To take the merrier collaboration first: Hodges, on the phone from Dorset, England, explained that he and Mayersberg were friends before "Croupier," but hadn't partnered on a movie. Mayersberg, best known for teaming up with director Nicolas Roeg on "The Man Who Fell to Earth" and "Eureka," did a full script of "Croupier" for England's Film Four before the producers signed Hodges. The director and Mayersberg then spent six to eight months on the final draft. "I liked the script," says Hodges, "because it's a miniature in a way -- but a miniature of enormous breadth."

In its sardonic, understated fashion, "Croupier" has more to say about today's existential drift than slick packages like "American Beauty," which announce their big intentions with flowery pseudo-lyric flights. Clive Owen, who combines the leading-man virility of Dylan McDermott with the fringe psychopathy of Kevin Spacey, plays a fellow without a firm core. He's a classy British slacker who learned how to be a croupier in South Africa -- which, back in London, lends him an exotic edge. You identify with him immediately: He keeps an ironic distance from hustlers and incompetents, including the publisher who wants him to write a soccer novel and the inept casino manager who lays down impossibly rigid rules. You also feel that our antihero is dangerously unmoored, and capable of sliding down, in his own inscrutable way, to the level of his surroundings.

He lives with a policewoman turned department-store detective and he views her as his conscience. But he keeps whole areas of his life from her, including his amoral aesthetic curiosity and his kinky gambling-world addiction: He loves to watch people lose. His demeanor declares that he's on top of things. Nonetheless, before long he's cheating on his girl, breaking casino rules and becoming a passive participant in an attempted stickup.

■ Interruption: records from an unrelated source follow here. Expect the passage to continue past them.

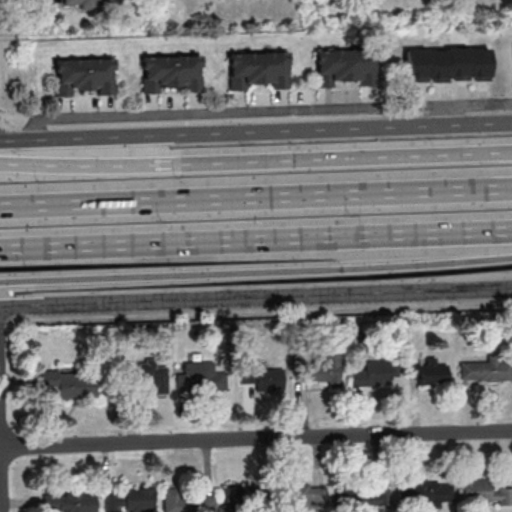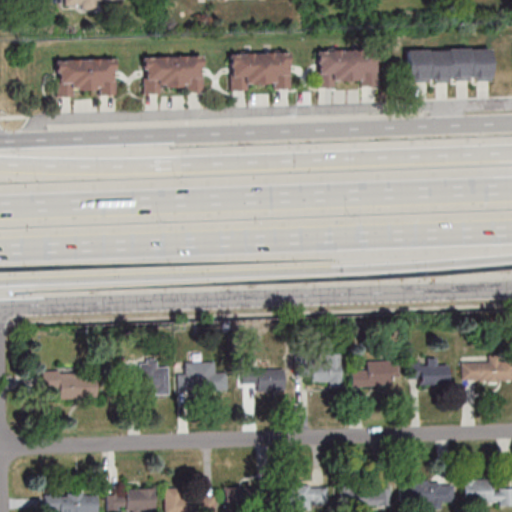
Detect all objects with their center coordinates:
building: (447, 65)
building: (345, 67)
building: (258, 70)
building: (172, 73)
building: (84, 76)
road: (468, 104)
road: (232, 112)
road: (15, 116)
road: (256, 134)
road: (255, 160)
road: (256, 197)
road: (256, 239)
road: (256, 271)
road: (256, 297)
road: (255, 313)
building: (322, 370)
building: (486, 370)
building: (428, 372)
building: (373, 373)
building: (201, 377)
building: (262, 378)
building: (148, 379)
building: (70, 383)
road: (256, 437)
road: (0, 492)
building: (484, 492)
building: (425, 493)
building: (304, 497)
building: (363, 497)
building: (131, 500)
building: (238, 501)
building: (69, 502)
building: (189, 502)
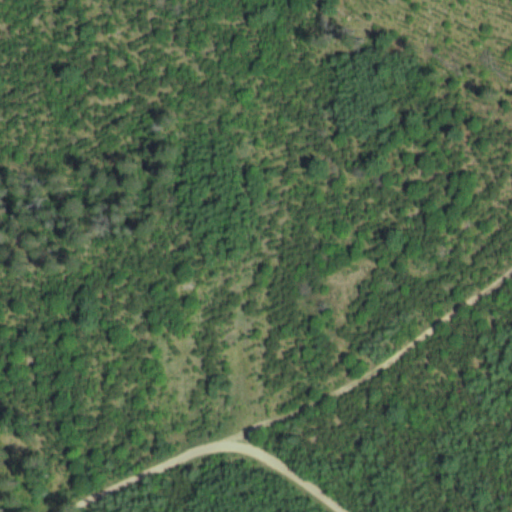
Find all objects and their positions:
road: (168, 429)
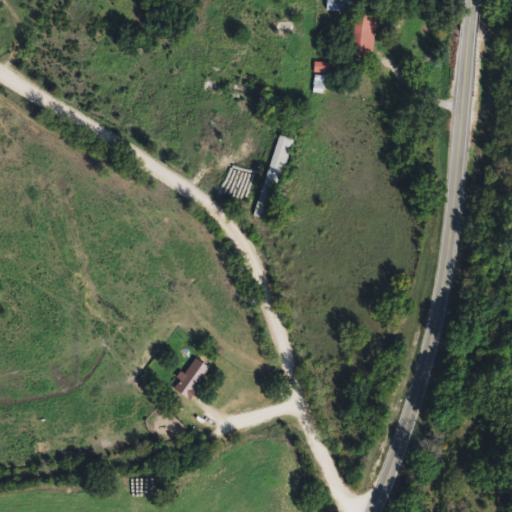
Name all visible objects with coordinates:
building: (339, 5)
road: (467, 21)
building: (366, 39)
building: (320, 77)
building: (275, 177)
road: (227, 248)
road: (445, 282)
building: (194, 377)
road: (146, 445)
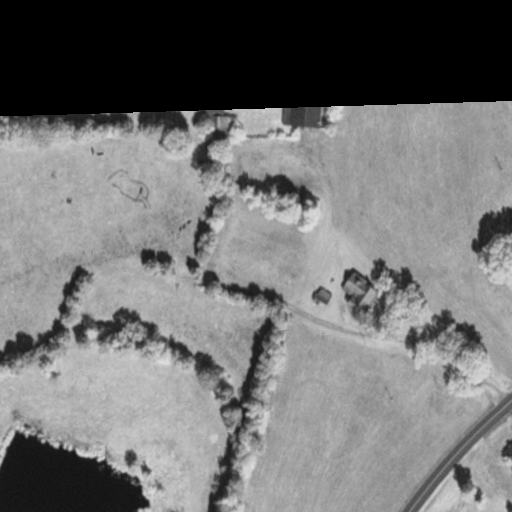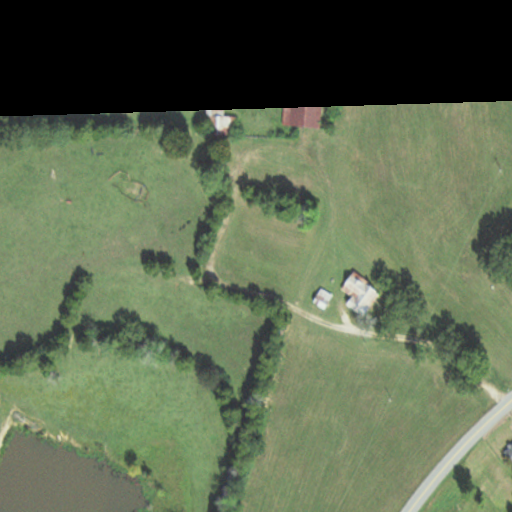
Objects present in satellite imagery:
building: (301, 115)
building: (219, 124)
building: (362, 295)
road: (301, 313)
building: (509, 453)
road: (459, 454)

"It seemed to me," says Hodges, "that what Paul Mayersberg was trying to do was discuss the whole business of contemporary existence. I don't think there's ever been another period when people feel as much as we do that we have matters under control, with our mobile phones and Filofaxes and insurance for life, cars, buildings and pets. We try to cover every eventuality, and it gives us a completely false sense of security. In our country a croupier is a man who doesn't own much and doesn't get paid well, but when he's at his job he is someone who controls the table. And the table ends up being all that our hero can control. I know existentialists have used gambling as a metaphor for life in many ways, but it's never seemed more appropriate than it does now. It has something to do with the kind of capitalism we have now, where labor shifts around and there is no loyalty in business."

Hodges wasn't about to settle for the screenplay as written just because he adored the script and was friends with the screenwriter. At first, he didn't believe in Mayersberg's antihero as an aspiring writer. The two "really worked on that, so the writing became as important as the gambling, and Clive's character became a sort of split personality."

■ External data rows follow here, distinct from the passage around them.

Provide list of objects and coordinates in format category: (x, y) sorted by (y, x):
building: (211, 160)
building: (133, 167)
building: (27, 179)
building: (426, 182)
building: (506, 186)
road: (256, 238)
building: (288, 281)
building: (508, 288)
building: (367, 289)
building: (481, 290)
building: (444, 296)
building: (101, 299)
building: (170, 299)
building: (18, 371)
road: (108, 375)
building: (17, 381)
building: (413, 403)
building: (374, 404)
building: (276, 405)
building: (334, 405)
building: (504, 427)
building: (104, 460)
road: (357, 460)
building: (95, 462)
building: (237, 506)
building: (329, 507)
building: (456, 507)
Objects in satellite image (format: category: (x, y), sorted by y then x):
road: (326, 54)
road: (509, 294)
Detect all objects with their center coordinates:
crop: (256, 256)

What Hodges calls "the journey of him finding out about himself" includes as much subtraction as addition: Our antihero jettisons false relationships and unattainable ambitions, including the attempt to write fiction. It doesn't give anything away about the thriller side of the plot to note that he emerges as a successful but strictly one-shot writer with an "insider" novel: "I, Croupier" by Anonymous. I thought the book bore an uncanny resemblance to "Primary Colors" by Anonymous. Hodges was pleased I made the connection. "In terms of selling stories, it's really gotten pretty gruesome out there, hasn't it? Whether it's a political figure or Madonna's lover it's not a pleasing sight."